We need touch like we need air, dogs and people, both. Even mothers grieving their stillborn children benefit from having those tiny dead bodies placed on their bare skin. A nurse in Africa once elaborated this to me.
Yes, go without touch long enough and you’ll die in one way or another. Likewise for words of affirmation. Children also need this dearly. Even as our kids need to be given high value with a picture of a promising future. And commitment, that is time, from their parents.
Meaningful touch, affirming words, high value with a promising future, and commitment. It’s all oxygen for the kids. Don’t get enough of these when you’re young, and later you’ll need to work hard to repair the harm. Or spend the rest of your life looking for your lost blessing in all the wrong places.

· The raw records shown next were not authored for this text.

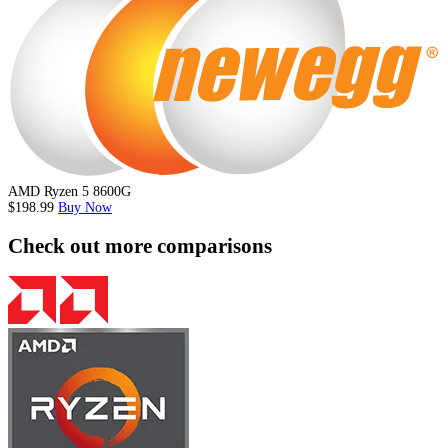
AMD Ryzen 5 8600G
$198.99
Buy Now
Check out more comparisons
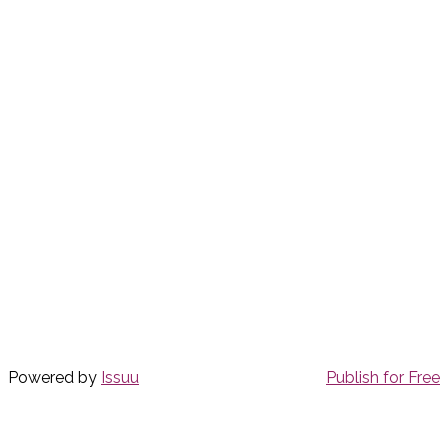
Powered by
Issuu
Publish for Free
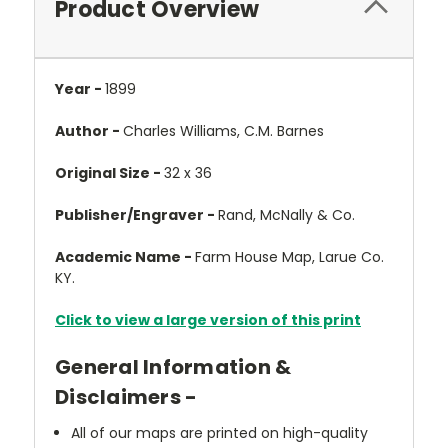
Product Overview
Year -
1899
Author -
Charles Williams, C.M. Barnes
Original Size -
32 x 36
Publisher/Engraver -
Rand, McNally & Co.
Academic Name -
Farm House Map, Larue Co.
KY.
Click to view a large version of this print
General Information &
Disclaimers -
All of our maps are printed on high-quality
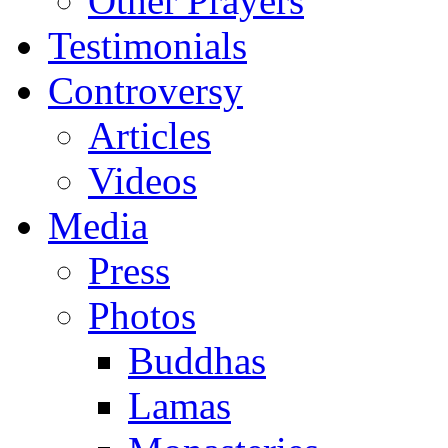
Other Prayers
Testimonials
Controversy
Articles
Videos
Media
Press
Photos
Buddhas
Lamas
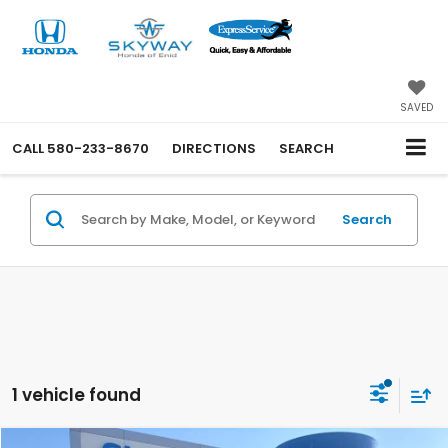
SAVED
CALL
580-233-8670
DIRECTIONS
SEARCH
Search
1 vehicle found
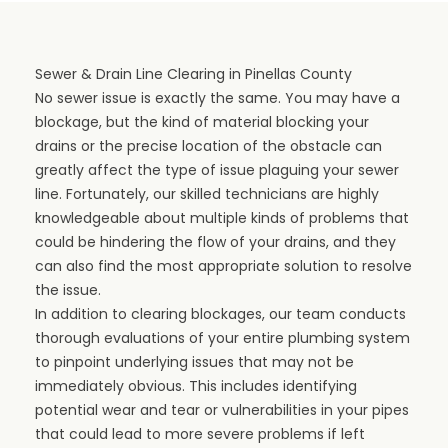
Sewer & Drain Line Clearing in Pinellas County
No sewer issue is exactly the same. You may have a
blockage, but the kind of material blocking your
drains or the precise location of the obstacle can
greatly affect the type of issue plaguing your sewer
line. Fortunately, our skilled technicians are highly
knowledgeable about multiple kinds of problems that
could be hindering the flow of your drains, and they
can also find the most appropriate solution to resolve
the issue.
In addition to clearing blockages, our team conducts
thorough evaluations of your entire plumbing system
to pinpoint underlying issues that may not be
immediately obvious. This includes identifying
potential wear and tear or vulnerabilities in your pipes
that could lead to more severe problems if left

You might develop addictive behaviours or painful relationships or other harmful patterns. This is the social science on family life. I came across it, again, in an old book I opened after many years, right around when I met Oscar. It’s called The Blessing.
Now the word blessing is a shaky word these days. Hashtag Blessed, for example, gets plenty of online attention for posts usually revolving around some superficial success or acquisition or good fortune. This other blessing, though, from your parents, is very different.
So did you receive the blessing from your folks? Fully? Then consider yourself lucky. Most of us have a family heritage that’s more of a mixed bag. Then there are those more painful childhoods, from homes led by parents who are more like emotional terrorist organizations.
Books are written about this too. Jeanette Walls comes from one such family. Later, Jeanette, a long-time New York journalist, did write eloquently about it in her remarkable memoir The Glass Castle.
There’s Jeannette’s family: mom, dad, two sisters and a brother. They have no dog. Just each other, for better or worse. Often worse. Think dumpster-diving for food. You might say they were all drowning in sh*!. When he was young, that’s how Jeanette’s alcoholic father described his own boyhood.
My eldest, Liz, recently wrote a high school paper on The Glass Castle. Then one Friday night our entire family watched the movie adaptation portrayed brilliantly by Brie Larson and Woody Harrelson and Naomi Watts. It was bizarre and remarkable, both.
It’s easy to dumb down home life. Good home. Bad home. But home life, like all of life, is more nuanced, more of a roiling complexity. People too are multi-dimensional. So while, sure, Jeanette’s parents were toxic, she decided to work through her memories with both generous honesty and grace. In this she found healing and a different kind of blessing, awareness and certain strengths she otherwise wouldn’t have had. She also found a way to bless others.
“Things that had haunted me are now just part of the story,” is how Jeanette once put it. “That’s why I’m such a big fan of story-telling, whether through books or movies. Honest story-telling helps others be honest about their stories. Because the details of our lives might be different, but we all have things from our past that we grapple with.”
Which is to say that I have my own childhood memories. As do you. As do our loved ones. As do the neighbours. And so on. But maybe in times like now, these days of closer home confinement, this weekend of celebrating moms, we can help each other see our past, even what may be the darker corners of family life, with more clarity.
And while we can’t easily touch each other (thanks COVID-19) maybe in this, in uncovering more meaning and purpose in our stories, we can touch one another in a different way.